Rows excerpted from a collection
※
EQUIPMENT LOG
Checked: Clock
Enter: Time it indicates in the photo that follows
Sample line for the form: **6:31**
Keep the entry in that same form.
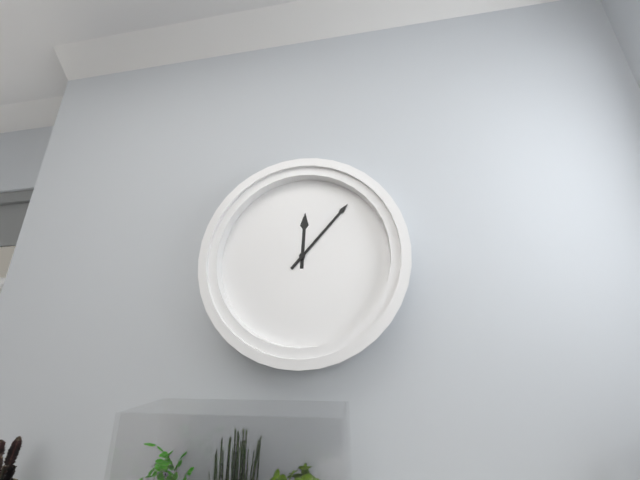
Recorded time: **12:07**
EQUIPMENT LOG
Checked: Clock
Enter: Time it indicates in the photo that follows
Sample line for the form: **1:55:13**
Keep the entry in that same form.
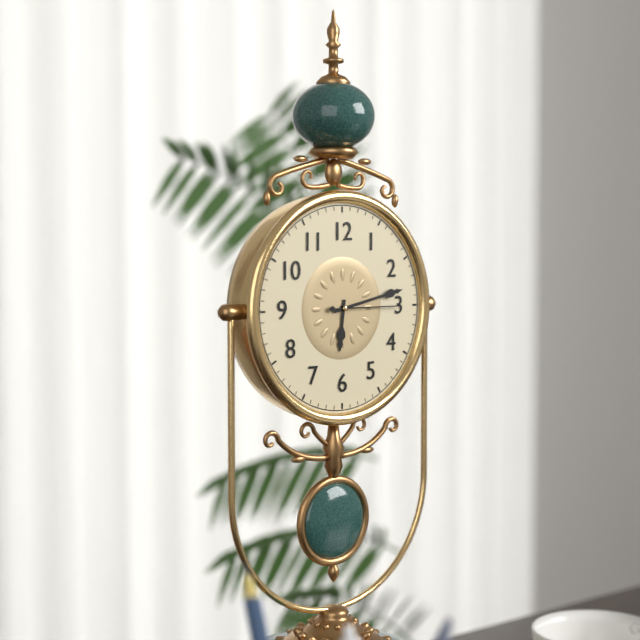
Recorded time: **6:13:15**
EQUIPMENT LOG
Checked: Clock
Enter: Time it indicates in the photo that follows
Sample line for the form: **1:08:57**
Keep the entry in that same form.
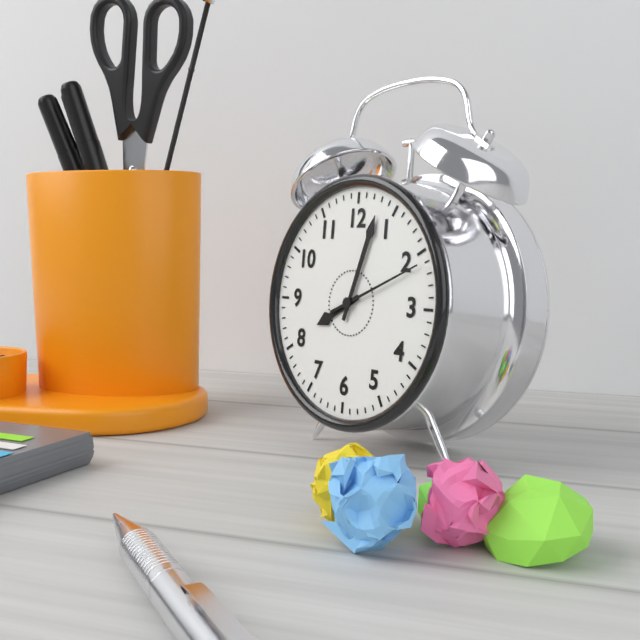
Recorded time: **8:03:11**
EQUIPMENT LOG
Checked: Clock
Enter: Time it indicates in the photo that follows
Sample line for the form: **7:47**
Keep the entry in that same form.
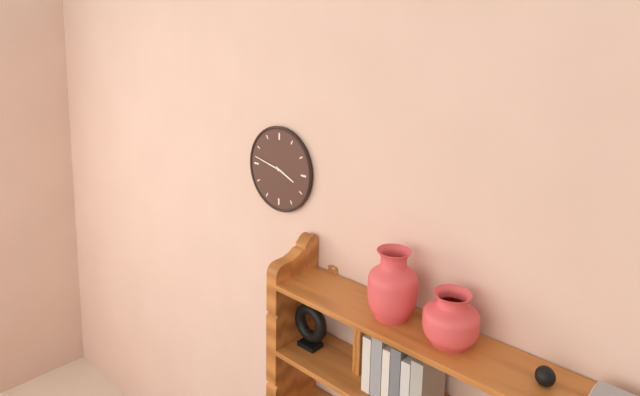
※
* **SHORT EXERCISE**: Put the rows from the start through the line containing "Recorded time: **12:07**" into a JSON list of strings, one string per line, with blank lines omitted. Leave the pictures out.

* **WORKED SOLUTION**:
[
  "EQUIPMENT LOG",
  "Checked: Clock",
  "Enter: Time it indicates in the photo that follows",
  "Sample line for the form: **6:31**",
  "Keep the entry in that same form.",
  "Recorded time: **12:07**"
]